Dry bulk shipping company Pacific Basin Shipping has announced a net profit of US$32 million in results for 2011, down from US$104 million in 2010.
The underlying profit for 2011 was US$57.8 million, down from US$119.8 million a year earlier. Operating cash flow was US$159 million, against US$199 million in 2010. According to Pacific Basin, results for the year were impacted by weaker Handysize spot rates, which drove a 19 percent decrease in its Handysize daily earnings and a 23 percent decrease in operating cash flow. However, improved towage markets saw a strong US$15 million contribution from PB Towage. The company also reported an US$80 million non-cash impairment of its RoRo investment, and a partially offsetting net profit of US$56 million on the sale of Green Dragon Gas in the first half of the year.
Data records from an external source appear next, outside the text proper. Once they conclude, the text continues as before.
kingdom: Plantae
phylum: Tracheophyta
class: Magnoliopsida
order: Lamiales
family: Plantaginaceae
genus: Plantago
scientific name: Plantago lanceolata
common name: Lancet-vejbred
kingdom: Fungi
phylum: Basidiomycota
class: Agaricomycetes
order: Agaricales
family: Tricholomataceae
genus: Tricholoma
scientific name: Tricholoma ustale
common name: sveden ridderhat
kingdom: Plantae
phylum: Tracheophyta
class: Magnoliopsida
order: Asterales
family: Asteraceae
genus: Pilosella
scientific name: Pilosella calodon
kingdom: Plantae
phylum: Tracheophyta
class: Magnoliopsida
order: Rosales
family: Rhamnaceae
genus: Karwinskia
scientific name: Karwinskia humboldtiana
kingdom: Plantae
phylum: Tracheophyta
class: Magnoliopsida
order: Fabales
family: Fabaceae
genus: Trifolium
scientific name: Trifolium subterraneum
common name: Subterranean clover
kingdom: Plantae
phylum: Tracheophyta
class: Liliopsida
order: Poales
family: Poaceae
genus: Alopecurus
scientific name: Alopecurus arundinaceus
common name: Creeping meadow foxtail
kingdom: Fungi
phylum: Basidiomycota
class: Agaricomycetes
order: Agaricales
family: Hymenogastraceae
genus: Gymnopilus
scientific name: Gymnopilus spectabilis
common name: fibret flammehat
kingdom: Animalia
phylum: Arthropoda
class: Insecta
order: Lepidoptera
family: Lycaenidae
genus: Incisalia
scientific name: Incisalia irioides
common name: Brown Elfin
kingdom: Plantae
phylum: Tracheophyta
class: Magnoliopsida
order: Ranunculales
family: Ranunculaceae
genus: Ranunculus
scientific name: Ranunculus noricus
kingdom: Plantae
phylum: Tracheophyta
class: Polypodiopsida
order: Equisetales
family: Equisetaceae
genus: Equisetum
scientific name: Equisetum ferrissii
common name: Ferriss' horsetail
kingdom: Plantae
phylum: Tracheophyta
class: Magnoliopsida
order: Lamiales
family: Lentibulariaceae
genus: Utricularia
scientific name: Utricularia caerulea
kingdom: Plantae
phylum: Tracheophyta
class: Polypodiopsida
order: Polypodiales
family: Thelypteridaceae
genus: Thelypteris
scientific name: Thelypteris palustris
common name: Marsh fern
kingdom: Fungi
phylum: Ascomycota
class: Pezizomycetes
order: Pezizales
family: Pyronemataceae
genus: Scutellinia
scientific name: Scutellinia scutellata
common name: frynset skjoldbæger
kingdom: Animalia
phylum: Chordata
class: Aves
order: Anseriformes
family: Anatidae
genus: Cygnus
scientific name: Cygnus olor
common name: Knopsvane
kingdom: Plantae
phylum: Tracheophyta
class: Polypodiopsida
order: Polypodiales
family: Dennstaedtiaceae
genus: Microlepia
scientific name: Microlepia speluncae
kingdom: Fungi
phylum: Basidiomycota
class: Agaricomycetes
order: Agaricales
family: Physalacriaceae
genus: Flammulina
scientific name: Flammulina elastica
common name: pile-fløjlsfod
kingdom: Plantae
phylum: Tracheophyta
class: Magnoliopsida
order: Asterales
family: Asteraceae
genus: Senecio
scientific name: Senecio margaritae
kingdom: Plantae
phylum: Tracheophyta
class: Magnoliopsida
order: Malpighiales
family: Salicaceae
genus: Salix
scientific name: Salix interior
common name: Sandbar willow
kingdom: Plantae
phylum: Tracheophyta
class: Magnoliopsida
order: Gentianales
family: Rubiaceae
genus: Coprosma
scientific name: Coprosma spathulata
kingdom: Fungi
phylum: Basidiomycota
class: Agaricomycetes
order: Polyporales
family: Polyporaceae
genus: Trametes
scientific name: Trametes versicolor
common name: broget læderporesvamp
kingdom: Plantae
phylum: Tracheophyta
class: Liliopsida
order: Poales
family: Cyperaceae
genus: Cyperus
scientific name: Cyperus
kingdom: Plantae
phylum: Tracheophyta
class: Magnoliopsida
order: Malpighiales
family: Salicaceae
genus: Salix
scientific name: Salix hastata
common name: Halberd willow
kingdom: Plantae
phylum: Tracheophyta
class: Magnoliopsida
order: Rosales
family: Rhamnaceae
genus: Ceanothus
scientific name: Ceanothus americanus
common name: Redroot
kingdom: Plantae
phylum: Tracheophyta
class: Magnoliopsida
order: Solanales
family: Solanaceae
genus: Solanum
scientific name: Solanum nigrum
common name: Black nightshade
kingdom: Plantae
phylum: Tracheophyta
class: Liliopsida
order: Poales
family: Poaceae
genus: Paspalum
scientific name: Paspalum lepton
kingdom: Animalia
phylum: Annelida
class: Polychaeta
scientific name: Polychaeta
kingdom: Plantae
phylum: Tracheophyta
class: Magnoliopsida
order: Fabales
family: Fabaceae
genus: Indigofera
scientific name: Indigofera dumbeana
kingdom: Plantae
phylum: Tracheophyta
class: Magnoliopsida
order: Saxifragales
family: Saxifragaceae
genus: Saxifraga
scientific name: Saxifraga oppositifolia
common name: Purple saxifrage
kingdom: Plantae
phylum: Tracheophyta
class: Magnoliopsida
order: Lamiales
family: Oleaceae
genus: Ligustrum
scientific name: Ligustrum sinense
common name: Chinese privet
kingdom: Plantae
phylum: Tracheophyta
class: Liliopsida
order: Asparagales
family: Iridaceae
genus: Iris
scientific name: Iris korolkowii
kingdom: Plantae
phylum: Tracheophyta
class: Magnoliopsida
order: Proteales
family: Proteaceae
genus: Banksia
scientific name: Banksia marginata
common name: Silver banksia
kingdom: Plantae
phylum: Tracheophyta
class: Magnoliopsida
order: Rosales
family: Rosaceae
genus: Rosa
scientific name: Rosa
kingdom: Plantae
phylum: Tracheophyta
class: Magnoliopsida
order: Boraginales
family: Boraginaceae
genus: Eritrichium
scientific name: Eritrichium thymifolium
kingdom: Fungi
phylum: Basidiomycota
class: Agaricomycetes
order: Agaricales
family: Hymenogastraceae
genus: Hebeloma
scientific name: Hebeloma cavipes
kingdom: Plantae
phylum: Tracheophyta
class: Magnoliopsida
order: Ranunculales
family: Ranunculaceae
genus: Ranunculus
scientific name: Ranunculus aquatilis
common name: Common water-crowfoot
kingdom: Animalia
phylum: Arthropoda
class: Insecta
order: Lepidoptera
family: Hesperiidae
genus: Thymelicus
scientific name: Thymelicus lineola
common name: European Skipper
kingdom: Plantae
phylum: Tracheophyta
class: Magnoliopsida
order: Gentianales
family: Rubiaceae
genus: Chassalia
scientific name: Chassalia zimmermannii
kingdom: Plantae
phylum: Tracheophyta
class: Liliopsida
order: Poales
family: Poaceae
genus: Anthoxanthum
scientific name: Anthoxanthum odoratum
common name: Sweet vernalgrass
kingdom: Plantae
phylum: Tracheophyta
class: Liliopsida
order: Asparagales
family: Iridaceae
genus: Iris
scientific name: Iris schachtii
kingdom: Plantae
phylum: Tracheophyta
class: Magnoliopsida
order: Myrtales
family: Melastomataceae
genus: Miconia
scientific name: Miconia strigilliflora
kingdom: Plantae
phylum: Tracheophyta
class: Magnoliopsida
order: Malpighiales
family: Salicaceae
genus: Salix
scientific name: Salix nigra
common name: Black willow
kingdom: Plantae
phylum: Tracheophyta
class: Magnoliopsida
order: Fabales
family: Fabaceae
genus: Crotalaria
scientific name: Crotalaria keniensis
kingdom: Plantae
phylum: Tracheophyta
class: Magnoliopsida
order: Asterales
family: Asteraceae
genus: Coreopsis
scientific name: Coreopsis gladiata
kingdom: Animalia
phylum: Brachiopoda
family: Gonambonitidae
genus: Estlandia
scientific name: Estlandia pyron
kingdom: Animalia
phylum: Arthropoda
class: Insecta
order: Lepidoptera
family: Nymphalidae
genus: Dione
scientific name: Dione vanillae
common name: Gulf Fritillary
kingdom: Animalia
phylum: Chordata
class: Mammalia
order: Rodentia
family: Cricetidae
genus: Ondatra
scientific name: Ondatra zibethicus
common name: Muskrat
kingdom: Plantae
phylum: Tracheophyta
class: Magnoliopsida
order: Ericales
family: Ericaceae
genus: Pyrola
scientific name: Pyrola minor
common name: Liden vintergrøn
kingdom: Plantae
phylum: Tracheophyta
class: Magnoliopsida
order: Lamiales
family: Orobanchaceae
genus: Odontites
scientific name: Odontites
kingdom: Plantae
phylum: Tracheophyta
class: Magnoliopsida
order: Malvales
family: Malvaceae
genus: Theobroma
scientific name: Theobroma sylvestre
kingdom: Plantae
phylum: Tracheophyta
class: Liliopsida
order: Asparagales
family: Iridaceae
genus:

As of December 31, the company had cash and deposits of US$618 million and net borrowings of US$161 million. Vessel capital expenditure obligations currently amount to US$322 million payable in the next three years in respect of 16 ships, which the company believes leaves substantial buying power for further fleet expansion.
"Our dry bulk earnings outperformed a significantly weaker market and PB Towage had a turnaround year upholding the case for our strategic diversification into the Australasian towage sector," said CEO Klaus Nyborg. "We anticipate continued challenges ahead for dry bulk, but stand patiently ready to expand our dry bulk fleet as opportunities arise, and to invest further in towage as specific projects materialise. Our balance sheet retains substantial buying power to execute our growth strategy."